More EB-5 AAO Decisions
April 4, 2011 5 Comments
The USCIS website has posted several more 2010 Administrative Appeals Office decisions in the EB-5 category.
Feb182010_11B7203 to Feb182010_13B7203 and Feb182010_15B7203 are additional denials related to the Capital Area Regional Center Watergate Hotel project, which I described in an earlier blog post.
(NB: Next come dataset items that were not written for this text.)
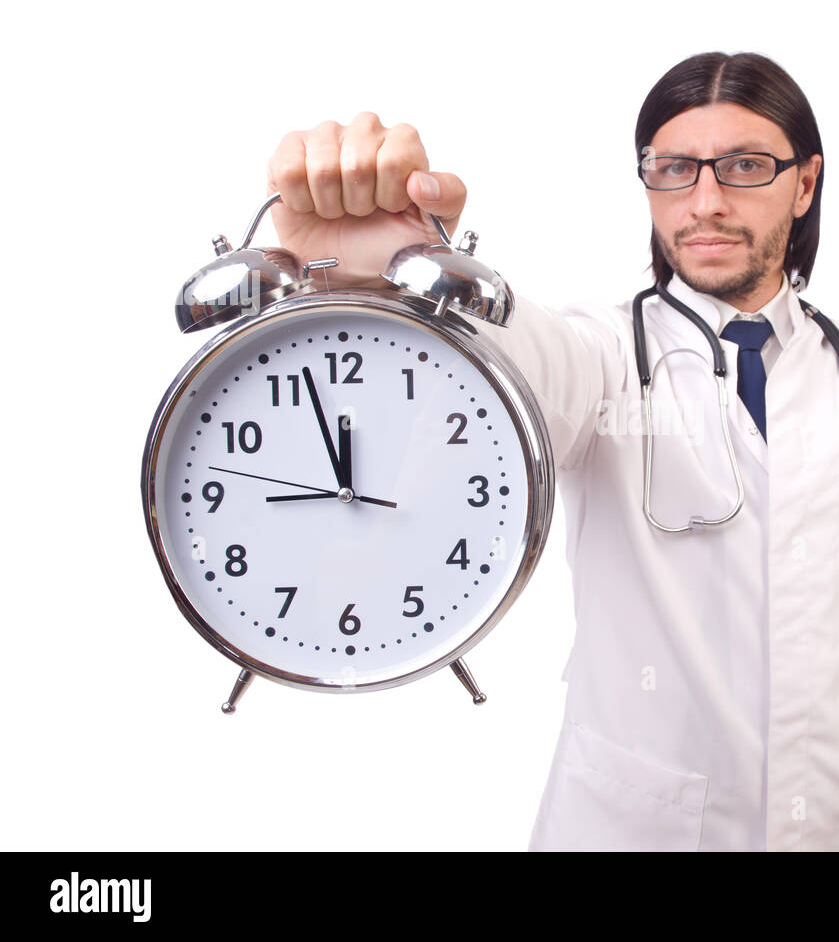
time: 11:57
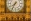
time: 7:34
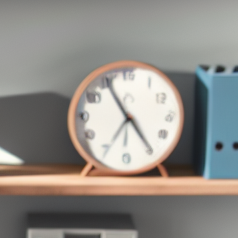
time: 4:55
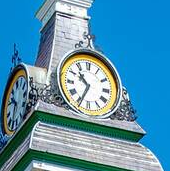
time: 10:34
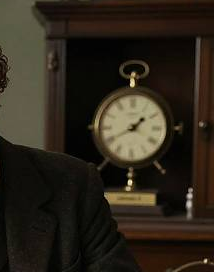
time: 1:40
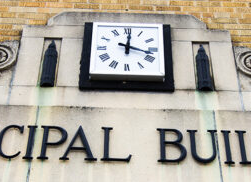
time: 12:17
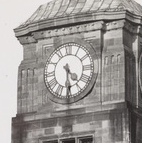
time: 4:29
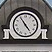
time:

These cases offer interesting insight into the official understanding of “material change,” TEA designation, acceptable investment terms for regional centers, and acceptable use of EB-5 capital.
Feb182010_14B7203 and Jul082010_01B7203 are new decisions on I-829 petitions for stand-alone EB-5 investments. The first case involves investment in an existing restaurant, and treats the issue of what constitutes a “new” commercial enterprise and the necessity of a wholly-owned subsidiary relationship between the “new commercial enterprise” and the “job-creating entity.” The July decision involves investment in an existing hotel, and discusses source of funds documentation required when the EB-5 funds come from a gift. Both decisions trace failure to demonstrate job creation to faults in the I-526 business plan — a good reminder to invest thought and experience in getting the business plan done well.
Don’t bother reading the following, which are mis-categorized or very brief: Mar292010_02D7101 (though this one is kind of entertaining: a petitioner explaining that he hasn’t met his Chinese finance due to his fear of high bridges and flying), Aug032010_01D7101 to Aug032010_03D7101, Mar082010_01B7203, May212010_01B7203 (cases withdrawn), Aug042010_01D7101, Aug052010_01D7101, Aug052010_02D7101 (misfiled L-1).
I have, by the way, compiled a log of EB-5-related AAO decisions from 2009 and 2010, tabulating the issues involved in each case. And if you’re very nice to me, I might share.